[Collected data entries]
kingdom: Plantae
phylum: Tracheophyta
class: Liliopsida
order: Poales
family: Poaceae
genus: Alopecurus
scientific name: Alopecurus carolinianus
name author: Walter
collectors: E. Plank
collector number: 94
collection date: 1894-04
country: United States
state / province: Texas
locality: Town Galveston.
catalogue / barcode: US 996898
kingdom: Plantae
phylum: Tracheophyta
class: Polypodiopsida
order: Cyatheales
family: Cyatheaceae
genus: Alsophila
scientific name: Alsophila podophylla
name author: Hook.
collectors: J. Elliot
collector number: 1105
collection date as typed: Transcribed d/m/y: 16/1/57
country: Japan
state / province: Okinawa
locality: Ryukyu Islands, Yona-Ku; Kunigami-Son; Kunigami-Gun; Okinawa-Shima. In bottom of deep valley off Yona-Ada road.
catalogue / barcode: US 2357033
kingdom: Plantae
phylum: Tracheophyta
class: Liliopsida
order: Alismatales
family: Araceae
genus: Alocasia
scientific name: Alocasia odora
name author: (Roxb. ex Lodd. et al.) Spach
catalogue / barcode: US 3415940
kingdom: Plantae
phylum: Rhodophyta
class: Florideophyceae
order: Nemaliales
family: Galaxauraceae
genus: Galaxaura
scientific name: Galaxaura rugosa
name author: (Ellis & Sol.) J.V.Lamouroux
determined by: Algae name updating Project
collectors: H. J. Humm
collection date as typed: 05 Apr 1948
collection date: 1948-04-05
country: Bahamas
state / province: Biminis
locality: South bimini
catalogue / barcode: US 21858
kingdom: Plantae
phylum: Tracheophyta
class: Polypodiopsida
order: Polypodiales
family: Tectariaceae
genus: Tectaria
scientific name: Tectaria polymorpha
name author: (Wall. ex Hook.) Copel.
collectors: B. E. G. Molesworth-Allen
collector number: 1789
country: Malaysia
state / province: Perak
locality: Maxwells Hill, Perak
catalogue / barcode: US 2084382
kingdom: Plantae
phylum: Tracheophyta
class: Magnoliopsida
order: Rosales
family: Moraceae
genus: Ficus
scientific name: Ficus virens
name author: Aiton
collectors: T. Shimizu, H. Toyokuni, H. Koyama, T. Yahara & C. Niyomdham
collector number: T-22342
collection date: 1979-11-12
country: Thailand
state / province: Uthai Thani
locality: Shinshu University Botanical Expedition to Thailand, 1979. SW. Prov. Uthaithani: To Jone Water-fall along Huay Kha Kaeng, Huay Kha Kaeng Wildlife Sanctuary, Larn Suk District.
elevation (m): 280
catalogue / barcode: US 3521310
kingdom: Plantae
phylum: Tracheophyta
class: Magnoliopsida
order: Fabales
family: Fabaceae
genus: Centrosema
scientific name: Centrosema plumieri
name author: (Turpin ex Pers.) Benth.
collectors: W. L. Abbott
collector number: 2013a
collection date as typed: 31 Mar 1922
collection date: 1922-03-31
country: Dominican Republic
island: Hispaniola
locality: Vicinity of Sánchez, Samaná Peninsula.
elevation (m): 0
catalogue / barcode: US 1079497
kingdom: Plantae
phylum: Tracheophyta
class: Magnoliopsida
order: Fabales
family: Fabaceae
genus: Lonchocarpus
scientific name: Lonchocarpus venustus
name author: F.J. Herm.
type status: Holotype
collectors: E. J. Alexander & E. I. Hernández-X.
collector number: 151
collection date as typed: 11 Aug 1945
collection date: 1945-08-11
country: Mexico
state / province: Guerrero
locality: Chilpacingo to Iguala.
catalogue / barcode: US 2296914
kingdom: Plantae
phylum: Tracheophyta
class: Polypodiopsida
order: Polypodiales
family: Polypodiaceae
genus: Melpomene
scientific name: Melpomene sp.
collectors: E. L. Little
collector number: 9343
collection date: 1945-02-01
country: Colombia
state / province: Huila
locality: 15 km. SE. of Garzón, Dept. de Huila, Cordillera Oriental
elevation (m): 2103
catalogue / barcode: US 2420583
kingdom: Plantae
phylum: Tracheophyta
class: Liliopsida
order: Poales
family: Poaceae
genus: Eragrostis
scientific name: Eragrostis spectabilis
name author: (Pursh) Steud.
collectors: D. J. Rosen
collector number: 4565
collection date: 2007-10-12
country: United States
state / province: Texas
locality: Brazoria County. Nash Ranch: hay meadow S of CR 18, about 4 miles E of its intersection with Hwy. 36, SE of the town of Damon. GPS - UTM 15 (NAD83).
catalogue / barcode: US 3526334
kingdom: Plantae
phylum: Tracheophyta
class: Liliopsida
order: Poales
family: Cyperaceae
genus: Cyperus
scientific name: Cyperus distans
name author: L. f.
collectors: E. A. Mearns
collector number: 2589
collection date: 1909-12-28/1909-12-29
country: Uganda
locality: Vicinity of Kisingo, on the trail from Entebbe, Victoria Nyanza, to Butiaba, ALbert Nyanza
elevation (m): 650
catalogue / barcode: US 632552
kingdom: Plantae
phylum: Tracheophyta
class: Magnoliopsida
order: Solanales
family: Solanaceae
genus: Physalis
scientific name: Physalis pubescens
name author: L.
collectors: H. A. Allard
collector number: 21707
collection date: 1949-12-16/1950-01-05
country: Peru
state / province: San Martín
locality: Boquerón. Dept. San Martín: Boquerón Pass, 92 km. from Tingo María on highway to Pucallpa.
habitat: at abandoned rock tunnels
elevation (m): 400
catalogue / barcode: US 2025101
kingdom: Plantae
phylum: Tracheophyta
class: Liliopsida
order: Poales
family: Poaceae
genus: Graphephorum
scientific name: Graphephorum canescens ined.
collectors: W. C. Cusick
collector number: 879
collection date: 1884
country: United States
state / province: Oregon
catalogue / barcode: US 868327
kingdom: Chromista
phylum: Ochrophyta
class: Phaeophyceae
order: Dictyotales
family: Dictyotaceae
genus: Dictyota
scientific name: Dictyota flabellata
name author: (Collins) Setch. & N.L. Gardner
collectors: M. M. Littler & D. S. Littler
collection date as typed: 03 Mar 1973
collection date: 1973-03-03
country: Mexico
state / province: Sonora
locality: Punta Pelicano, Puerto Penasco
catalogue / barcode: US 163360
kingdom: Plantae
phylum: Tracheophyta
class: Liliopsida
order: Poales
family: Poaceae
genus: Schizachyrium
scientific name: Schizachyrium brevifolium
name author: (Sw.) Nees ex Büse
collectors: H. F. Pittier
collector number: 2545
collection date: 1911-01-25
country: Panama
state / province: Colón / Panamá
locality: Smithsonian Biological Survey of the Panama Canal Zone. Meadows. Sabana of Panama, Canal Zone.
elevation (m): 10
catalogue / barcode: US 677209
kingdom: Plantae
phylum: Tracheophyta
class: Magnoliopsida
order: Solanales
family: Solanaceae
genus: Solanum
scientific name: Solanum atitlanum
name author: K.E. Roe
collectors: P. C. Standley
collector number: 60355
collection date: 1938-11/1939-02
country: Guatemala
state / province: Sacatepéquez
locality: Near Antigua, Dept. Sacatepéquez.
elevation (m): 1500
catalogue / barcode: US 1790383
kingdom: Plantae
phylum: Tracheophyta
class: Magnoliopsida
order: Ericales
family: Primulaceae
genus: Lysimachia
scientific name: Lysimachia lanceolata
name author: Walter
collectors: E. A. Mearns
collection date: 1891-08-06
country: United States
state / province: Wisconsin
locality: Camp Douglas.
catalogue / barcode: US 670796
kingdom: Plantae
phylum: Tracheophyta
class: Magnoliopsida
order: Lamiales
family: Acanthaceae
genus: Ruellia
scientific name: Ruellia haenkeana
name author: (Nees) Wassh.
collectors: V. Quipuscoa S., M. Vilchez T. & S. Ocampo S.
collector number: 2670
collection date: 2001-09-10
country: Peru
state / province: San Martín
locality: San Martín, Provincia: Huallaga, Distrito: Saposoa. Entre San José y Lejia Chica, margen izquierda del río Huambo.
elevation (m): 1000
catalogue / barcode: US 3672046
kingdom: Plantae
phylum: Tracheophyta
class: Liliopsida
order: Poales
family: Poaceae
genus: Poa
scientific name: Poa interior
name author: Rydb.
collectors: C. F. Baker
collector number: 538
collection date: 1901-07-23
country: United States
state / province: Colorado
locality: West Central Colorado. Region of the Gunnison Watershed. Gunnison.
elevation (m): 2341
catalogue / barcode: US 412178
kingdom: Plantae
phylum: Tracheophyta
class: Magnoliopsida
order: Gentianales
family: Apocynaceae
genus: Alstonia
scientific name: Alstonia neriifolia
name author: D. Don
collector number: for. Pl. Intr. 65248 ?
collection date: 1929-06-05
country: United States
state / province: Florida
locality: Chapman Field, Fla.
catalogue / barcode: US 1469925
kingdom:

• TO BE DONE:
Take the lines from the top of the records down to and including the line containing "locality: South bimini". Write them out again with "catalog number" substituted for every "catalogue / barcode" and nothing else changed.

• FINAL RESULT:
kingdom: Plantae
phylum: Tracheophyta
class: Liliopsida
order: Poales
family: Poaceae
genus: Alopecurus
scientific name: Alopecurus carolinianus
name author: Walter
collectors: E. Plank
collector number: 94
collection date: 1894-04
country: United States
state / province: Texas
locality: Town Galveston.
catalog number: US 996898
kingdom: Plantae
phylum: Tracheophyta
class: Polypodiopsida
order: Cyatheales
family: Cyatheaceae
genus: Alsophila
scientific name: Alsophila podophylla
name author: Hook.
collectors: J. Elliot
collector number: 1105
collection date as typed: Transcribed d/m/y: 16/1/57
country: Japan
state / province: Okinawa
locality: Ryukyu Islands, Yona-Ku; Kunigami-Son; Kunigami-Gun; Okinawa-Shima. In bottom of deep valley off Yona-Ada road.
catalog number: US 2357033
kingdom: Plantae
phylum: Tracheophyta
class: Liliopsida
order: Alismatales
family: Araceae
genus: Alocasia
scientific name: Alocasia odora
name author: (Roxb. ex Lodd. et al.) Spach
catalog number: US 3415940
kingdom: Plantae
phylum: Rhodophyta
class: Florideophyceae
order: Nemaliales
family: Galaxauraceae
genus: Galaxaura
scientific name: Galaxaura rugosa
name author: (Ellis & Sol.) J.V.Lamouroux
determined by: Algae name updating Project
collectors: H. J. Humm
collection date as typed: 05 Apr 1948
collection date: 1948-04-05
country: Bahamas
state / province: Biminis
locality: South bimini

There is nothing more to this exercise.